Hoy he amanecido con fuerza explosiva. Mi diario café antes de salir de casa ha sido la puntilla, el detonante, el último empujón. He salido hacia el trabajo, como casi siempre, en bici.
Ultimamente lo hago con la Otero Pentax de los primeros años 90, y he dejado las mtb para lo que son, para el campo. Con la flaca voy más rápido, me canso menos, y aunque va un poco corta de frenos me encanta su manejo.
A pesar de existir un amago de carril bici, fatalmente ejecutado por algún lumbrera municipal, habitualmente lo ignoro. ¿Por qué? El desprecio y la ignorancia de mis semejantes me obliga a ello. El seudocarril está normalmente invadido por “profesionales” que llevan a cabo su tarea de carga y descarga, o de simples paseantes que no tienen suficiente con la ancha acera de más de cuatro metros, o de mamás con carritos de bebé… Ni se les ocurra señalarles que ocupan un espacio de uso exclusivo para bicicletas. No. Así es la idiosincrasia del celtibérico común, es lo que hay. Es una lucha perdida, y mejor no malgastar energía discutiendo o intentando hacer entrar en razón al prójimo. El sentido común o se tiene, o no se tiene. La educación y la formación o se mama desde la cuna, o no. Y punto.
De modo que bajo por la calle Pablo Rada a toda velocidad con mi flaca, vía que a esas horas está casi desierta de otros vehículos. Hoy iba lanzado, ágil, rápido, potente. Adelanté a un par de coches esquivando puertas que se abrían, peatones nerviosos que llegaban tarde al trabajo y cosas asín. Cuando llegué al semáforo en rojo que había abajo del todo –donde me paré, sí, soy así de cívico, fíjense, llámenme loco si quieren-, se detuvo a mi altura un enlatado que dando voces me ha increpado señalando hacia el susodicho carril-bici. Hecho un energúmeno, ante mi cara de póker haciendo como que no le entendía o no le oía, ha bajado la ventanilla y me ha gritado que me fuera al carril-bici.
En ese momento se me pasan muchas cosas por la cabeza. Podría justificar mi no marcha por el carril de una y mil maneras, pero, ¿para qué? ¿por qué?
Ni siquiera le dije “no”. Justo en ese momento las luces reguladoras del tráfico en el cruce cambiaron a color verde, y salí disparado, introduciéndome a toda velocidad en la zona de calles peatonales del centro, donde no tengo que lidiar con la estulticia de esos irracionales miembros de nuestra sociedad.
¿Por qué?
- El carril bici no es obligatorio.
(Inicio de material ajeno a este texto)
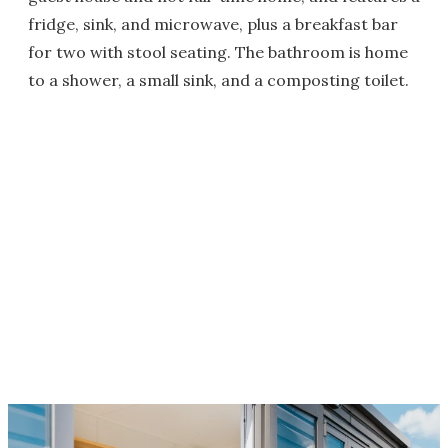
fridge, sink, and microwave, plus a breakfast bar
for two with stool seating. The bathroom is home
to a shower, a small sink, and a composting toilet.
Es algo común pensar que si vas en bici, y existe un carril, hay que usarlo por huevos. Eso no es así. No lo dice ninguna ley, norma municipal, ni siquiera el sentido común –como la experiencia personal me demuestra cada día-.
- Voy por donde quiero, siempre con respeto de las normas del tráfico y de los demás usuarios de la vía, lo que ya es bastante y, al mismo tiempo, lo mínimo que se me puede exigir. Sólo pido el mismo trato para mí por parte de los demás.
- El carril bici de Huelva es el más claro ejemplo de cómo no hacer un carril bici. Es estrecho, invade aceras y aparcamientos, no es respetado, aparece y desaparece arbitrariamente por capricho de las necesidades del servicio de autobús, taxi o cruces. Está mal señalizado, mal programado y mal construido.
- Me gusta ir por la calle, con los demás vehículos, a los que normalmente supero en velocidad y suponen un estorbo para mí y no al revés.
- Porque yo lo valgo.
Post scriptum: disculpen el post sin foto que alegre un poco la vista, pero como comprenderán, las circunstancias de la aventura narrada no eran las idóneas.
Puramente, con el último de los motivos expuestos ya me es suficiente, en mi fuero interno, para ir por donde voy. No hay más que hablar.